About a minute later, the man took off running out of the parts washer, and according to the supervisor who told me on the phone, he ran into the parking lot, and he was running up and down the parking lot, trying to cool his eyes off.

They got me on the phone, and I’m hearing this guy— a 40-year old man—screaming and we were trying to figure out what was going on.

I rushed to the site. I got him over to a clinic. We’re sitting there, and it was a walk-in clinic.They had him sitting there for about a minute, and he’s grinding and digging his hands into his legs, trying not to scream.

Finally…they look in his eyes. They are already starting to dilate, and we had to rush him to have emergency eye surgery to get caustic burns lasered off of his eyes. This guy ended up losing his sight for about a week and a half.
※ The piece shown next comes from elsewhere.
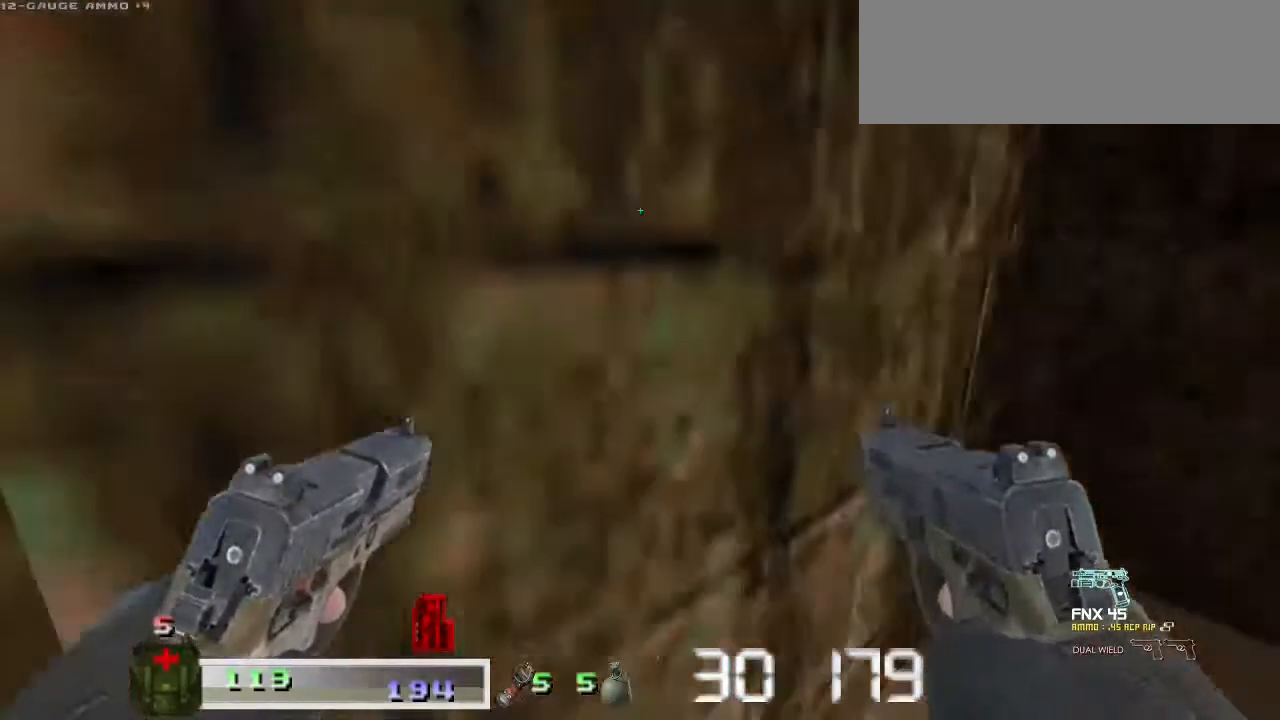
{"keys": ["a", "shift", "w"], "mouse": [], "events": [[400, "a", "down"], [400, "shift", "down"]]}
For about the first three days, his wife took off work, and she was taking care of him. After that, she had to get back to work, and they turned in for the next week. The rest of that week and a half, about four times a day I went over to his house and fed him, helped him to the bathroom…

You really get a newfound respect and understanding of how important safety is from that. Seeing somebody lose their sight, and granted, he got it back a week and a half later, but it gave [you a different perspective]. You can’t play safety because another five minutes in that situation, or us taking too long to get him treatment, he would he have lost his eyesight forever. That became my moment of understanding that, “This is real. We are in position to save lives, save eyesight, save fingers, save toes, all the above!”

What do you want everyone to know about safety?

Everyone should understand that safety is a team sport. Some companies have a safety guy. Many companies don’t have safety at all, though. But for any safety program to be effective, more than just the safety person has to be involved in the program.

Employees have to buy-in. Senior management also has to have buy in, and be bought in. We don’t just write programs, but everybody acts it out. The guys that are hands-on, doing work, they need to see senior management buy in, as well. It’s a team sport. Just like if it was a sport, the coaches, they practice what they preach, too, to be succesful. It’s the same thing with safety.

What is your superpower? 

That’s a tough one; I’m sure I’m not the first person where’s that a tough question to answer! If I had to say my superpower, I would say it’s my smile. When I first got into safety, so many of us had heard that term, ‘Safety cop,’ and it was the idea of the guy that showed up serious, with a clipboard, and he wrote you up for 10 things, and then walked off site.

The next time he comes around, they’re doing it again.

I learned no matter how deadly the situation is, approaching that worker, or that supervisor, or that owner with a smile, explaining the hazard, explaining the requirement, and helping them figure out what to do while I’m smiling, it changed the perception and it changes how it was accepted. Early on, I did not [always know that], and you immediately get fight back. It’s accepted so much better just with a smile.